◆ ОТРЫВОК ТЕКСТА ◆

════════════════════

Чехову тем более было тяжко пережить оскорбительное падение "Чайки", что самые близкие его друзья и сочувственники, наиболее способные по своему душевно-художественному складу угадать и поддержать новое искание, ушли в иной мир, конечно лучший, чем закулисный и журнальный.
Всеволод Гаршин, которого, несмотря на краткое \70\ знакомство, он успел полюбить всей душой, весной 1888 года кончает самоубийством{30}.
Другой задушевнейший друг Чехова, П.М.Свободин, осенью 1892 г. умирает от разрыва сердца на сцене Михайловского театра во время представления комедии Островского "Шутники".
Наконец следующие два года похитили других двух преданных его сочувственников: поэта Плещеева и композитора Чайковского (последнему, как известно, посвящена Чеховым книга "Хмурые люди").
Особенно нежно любил он Свободина, и его смерть вызывает со стороны Чехова глубоко прочувствованные строки: "А Свободин-то каков? Этим летом он приезжал ко мне два раза и жил по нескольку дней. Он всегда был мил, но последние полгода своей жизни он производил какое-то необыкновенно трогательное впечатление. Или, быть может, это мне казалось только, так как я знал, что он скоро умрет. Я, да и вы тоже, потеряли в нем человека, который искренно привязывался и искренно любил, не разбирая, великие или малые дела мы совершаем... Он за глаза всегда называл вас Жаном и любил сказать о вас что-нибудь хорошее. Это был наш приятель и наш заступник"{31}.
Невольно вспоминается мне по этому поводу один эпизод, имевший место в январе 1891 года.
Накануне были мои именины, прошедшие шумно и весело, с почетным застольным гостем А.Н.Плещеевым во главе, и я проснулся довольно поздно. Разбудил меня чей-то сильный звонок. Горничная через дверь объясняет мне в замешательстве, что пришли какие-то два незнакомые господина и хотят непременно меня видеть.

════════════════════

◆ ИЗУЧАЕМЫЕ ЗАПИСИ ◆
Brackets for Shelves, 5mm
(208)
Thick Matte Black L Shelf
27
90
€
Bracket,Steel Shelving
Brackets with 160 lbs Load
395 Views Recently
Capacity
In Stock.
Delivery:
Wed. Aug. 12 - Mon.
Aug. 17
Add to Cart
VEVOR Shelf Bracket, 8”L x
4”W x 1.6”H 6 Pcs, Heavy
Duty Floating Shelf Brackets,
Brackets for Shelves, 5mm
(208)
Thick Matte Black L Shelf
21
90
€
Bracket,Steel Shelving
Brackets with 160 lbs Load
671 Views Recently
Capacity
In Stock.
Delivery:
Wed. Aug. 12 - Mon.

════════════════════

◆ СПИСОК ЗАДАНИЙ ◆
- A) Определите, согласуется ли с отрывком о Чехове каждое утверждение: (i) Гаршин покончил с собой весной 1888 года; (ii) Свободин умер за кулисами уже после спектакля; (iii) книга «Хмурые люди» посвящена Плещееву. На каждое ответьте «да» или «нет» и подкрепите ответ решающими словами отрывка в точной цитате.
- B) Перескажите короче абзац отрывка о Чехове, который начинается словами «Особенно нежно любил он Свободина». Сохраните основные факты.
- C) Напишите продолжение отрывка о Чехове, начав сразу после его последней фразы.

◆ ОТВЕТЫ ПО ЗАДАНИЯМ ◆
- A)
(i) Да: «весной 1888 года кончает самоубийством».
(ii) Нет: «умирает от разрыва сердца на сцене Михайловского театра во время представления комедии Островского "Шутники"».
(iii) Нет: «поэта Плещеева и композитора Чайковского (последнему, как известно, посвящена Чеховым книга "Хмурые люди")».

- B) Чехов особенно любил Свободина и написал о его смерти проникновенные строки. Летом Свободин дважды приезжал к Чехову и гостил по нескольку дней. В последние полгода жизни он производил необыкновенно трогательное впечатление, хотя Чехов допускал, что ему это лишь казалось, ведь он знал о близкой смерти друга. По словам Чехова, Свободин искренне привязывался и любил, не разбирая, великие или малые дела совершают его друзья. За глаза он называл адресата письма Жаном и любил сказать о нем что-нибудь хорошее. Чехов назвал его их общим приятелем и заступником.

- C)
- Кто такие?
- Они так сказывают, что чиновники от градоначальника и по весьма важному делу. - Наскоро одеваюсь и, не на шутку встревоженный, выхожу в залу.
И что же? Вместо полицейских чиновников вижу на пороге Чехова и Свободина. Оба весело переглядываются, явно довольные удавшейся мистификацией.
Излишне говорить, как я обрадовался, тем более обрадовался, что визит пришелся как раз на другой день именин, и я имел возможность достойно угостить дорогих друзей. Но все же долго не мог успокоиться, ибо времена были невеселые, и я имел основание сильно волноваться. За завтраком, между словом, я попрекнул Чехова за его выходку.
- Ах, Антуан, как вы меня ужасно расстроили! Вы \71\ ведь знаете, что я человек нервный и болезненный - и вдруг такая внезапность...
Чехов подлил себе и Свободину вина и окинул меня зорким, докторским испытующим взглядом:
- Ну, вам, Жан, нечего особенно беспокоиться!.. Нервы у вас, положим, щеглиные; но зато у вас кость широкая и легкие крепкие. - И добавил, добродушно ухмыляясь: - Вот увидите, вы еще на наших некрологах заработаете!!
И мы все трое весело чокнулись...
Увы!..
IV. ПОСЛЕДНИЕ ВСТРЕЧИ
"...Это началось с того вечера, когда так глупо провалилась моя пьеса", - говорит Треплев в "Чайке", и эти слова смело можно применить к истории болезни Чехова.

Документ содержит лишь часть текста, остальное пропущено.